WORK TO COMPLETE. Report only the number of lines below in which the string "Rocky" appears.

TASK MATERIAL.
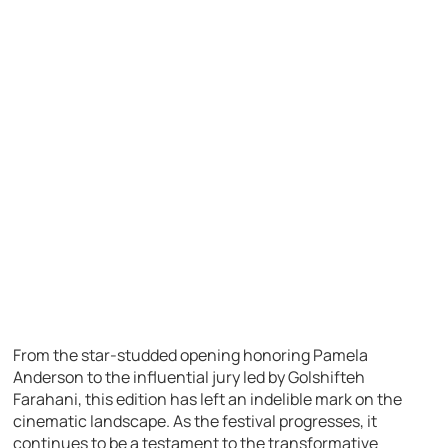
From the star-studded opening honoring Pamela
Anderson to the influential jury led by Golshifteh
Farahani, this edition has left an indelible mark on the
cinematic landscape. As the festival progresses, it
continues to be a testament to the transformative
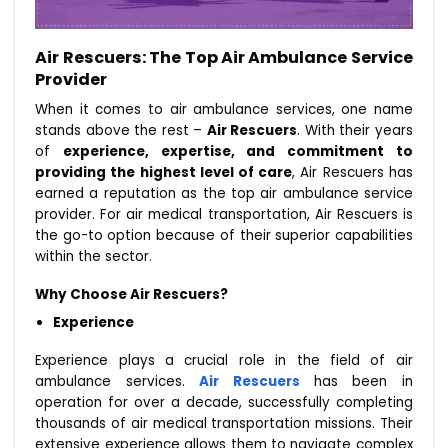
Air Rescuers: The Top Air Ambulance Service
Provider
When it comes to air ambulance services, one name
stands above the rest –
Air Rescuers
. With their years
of
experience, expertise, and commitment to
providing the highest level of care
, Air Rescuers has
earned a reputation as the top air ambulance service
provider. For air medical transportation, Air Rescuers is
the go-to option because of their superior capabilities
within the sector.
Why Choose Air Rescuers?
Experience
Experience plays a crucial role in the field of air
ambulance services.
Air Rescuers
has been in
operation for over a decade, successfully completing
thousands of air medical transportation missions. Their
extensive experience allows them to navigate complex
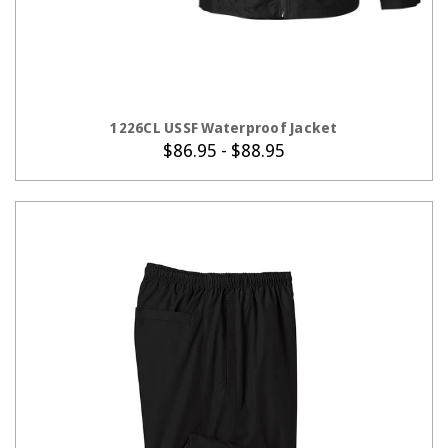
CHOOSE OPTIONS
1226CL USSF Waterproof Jacket
$86.95 - $88.95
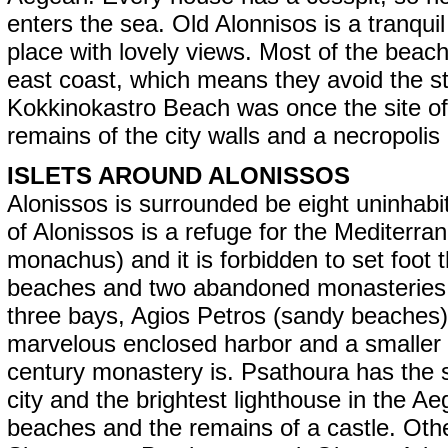
enters the sea. Old Alonnisos is a tranqui
place with lovely views. Most of the beac
east coast, which means they avoid the 
Kokkinokastro Beach was once the site of 
remains of the city walls and a necropolis
ISLETS AROUND ALONISSOS
Alonissos is surrounded be eight uninhabite
of Alonissos is a refuge for the Mediter
monachus) and it is forbidden to set foot
beaches and two abandoned monasteries. It 
three bays, Agios Petros (sandy beaches),
marvelous enclosed harbor and a smaller 
century monastery is. Psathoura has the
city and the brightest lighthouse in the A
beaches and the remains of a castle. Othe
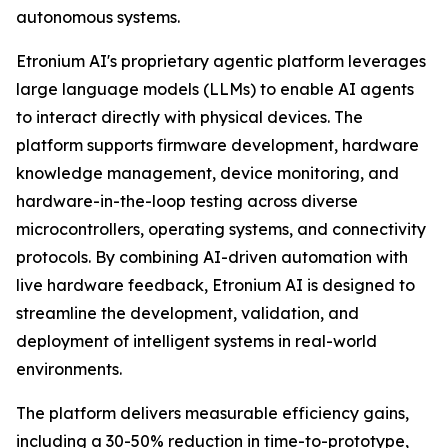
autonomous systems.
Etronium AI's proprietary agentic platform leverages
large language models (LLMs) to enable AI agents
to interact directly with physical devices. The
platform supports firmware development, hardware
knowledge management, device monitoring, and
hardware-in-the-loop testing across diverse
microcontrollers, operating systems, and connectivity
protocols. By combining AI-driven automation with
live hardware feedback, Etronium AI is designed to
streamline the development, validation, and
deployment of intelligent systems in real-world
environments.
The platform delivers measurable efficiency gains,
including a 30-50% reduction in time-to-prototype,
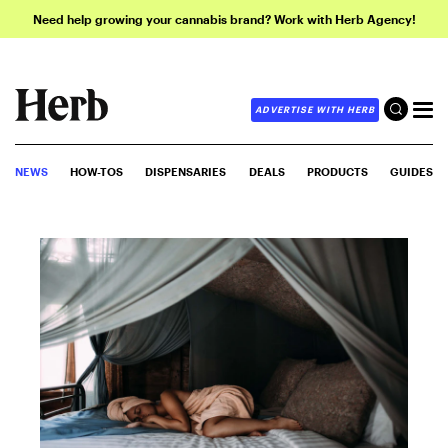
Need help growing your cannabis brand? Work with Herb Agency!
ADVERTISE WITH HERB
NEWS
HOW-TOS
DISPENSARIES
DEALS
PRODUCTS
GUIDES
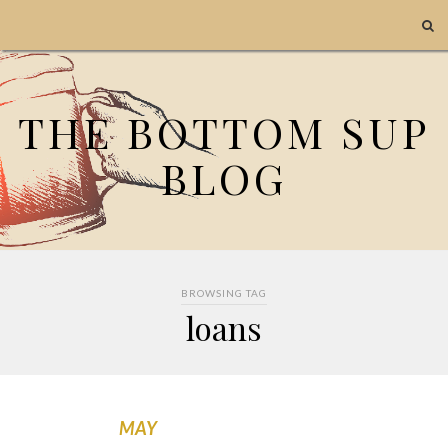
THE BOTTOM SUP
BLOG
BROWSING TAG
loans
MAY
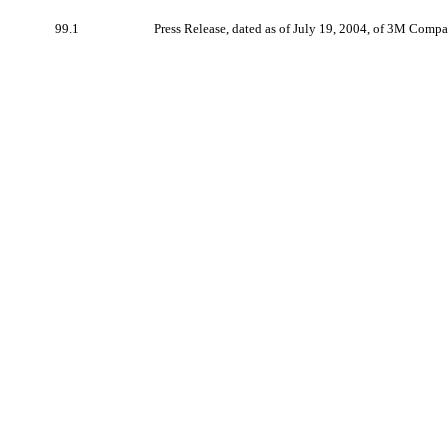
99.1
Press Release, dated as of July 19, 2004, of 3M Compa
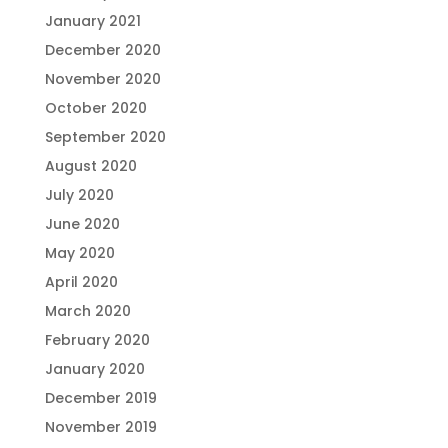
January 2021
December 2020
November 2020
October 2020
September 2020
August 2020
July 2020
June 2020
May 2020
April 2020
March 2020
February 2020
January 2020
December 2019
November 2019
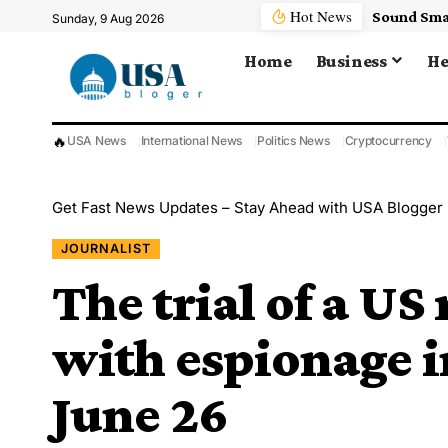
Hot News
Sunday, 9 Aug 2026
Home
Business
He
🔥
USA News
International News
Politics News
Cryptocurrency
Get Fast News Updates – Stay Ahead with USA Blogger
JOURNALIST
The trial of a US
with espionage in
June 26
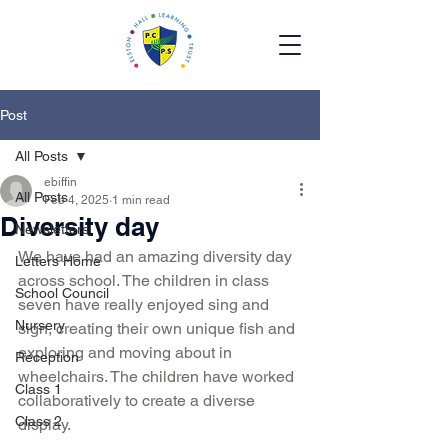
Post
All Posts
ebiffin
All Posts
Feb 4, 2025
1 min read
Diversity day
Newsletters
We have had an amazing diversity day 
Letters Home
across school. The children in class 
School Council
seven have really enjoyed sing and 
Nursery
sign, creating their own unique fish and 
exploring and moving about in 
Reception
wheelchairs. The children have worked 
Class 1
collaboratively to create a diverse 
Class 2
display. 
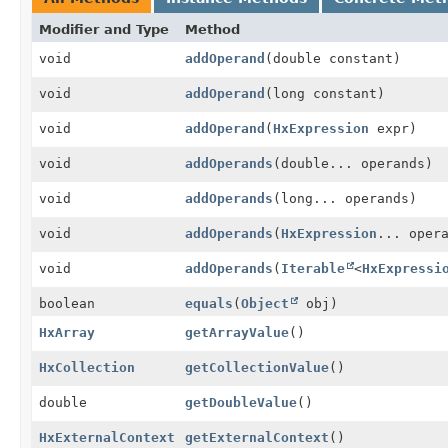
Modifier and Type
Method
void
addOperand
(double constant)
void
addOperand
(long constant)
void
addOperand
(
HxExpression
expr)
void
addOperands
(double... operands)
void
addOperands
(long... operands)
void
addOperands
(
HxExpression
... oper
void
addOperands
(
Iterable
<
HxExpressi
boolean
equals
(
Object
obj)
HxArray
getArrayValue
()
HxCollection
getCollectionValue
()
double
getDoubleValue
()
HxExternalContext
getExternalContext
()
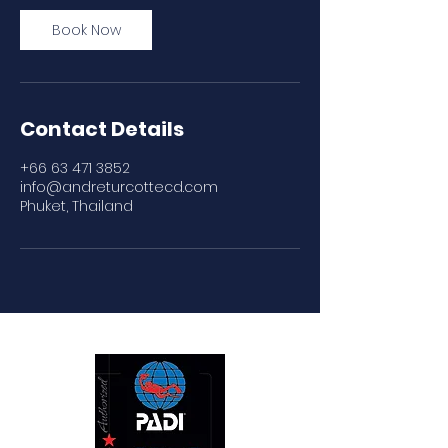
Book Now
Contact Details
+66 63 471 3852
info@andreturcottecd.com
Phuket, Thailand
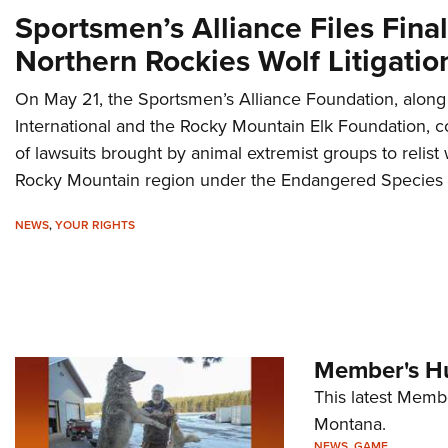
Sportsmen’s Alliance Files Final
Northern Rockies Wolf Litigatio
On May 21, the Sportsmen’s Alliance Foundation, along 
International and the Rocky Mountain Elk Foundation, co
of lawsuits brought by animal extremist groups to relist
Rocky Mountain region under the Endangered Species 
NEWS
,
YOUR RIGHTS
Member's Hu
This latest Memb
Montana.
NEWS
,
GAME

RESPONSE. 2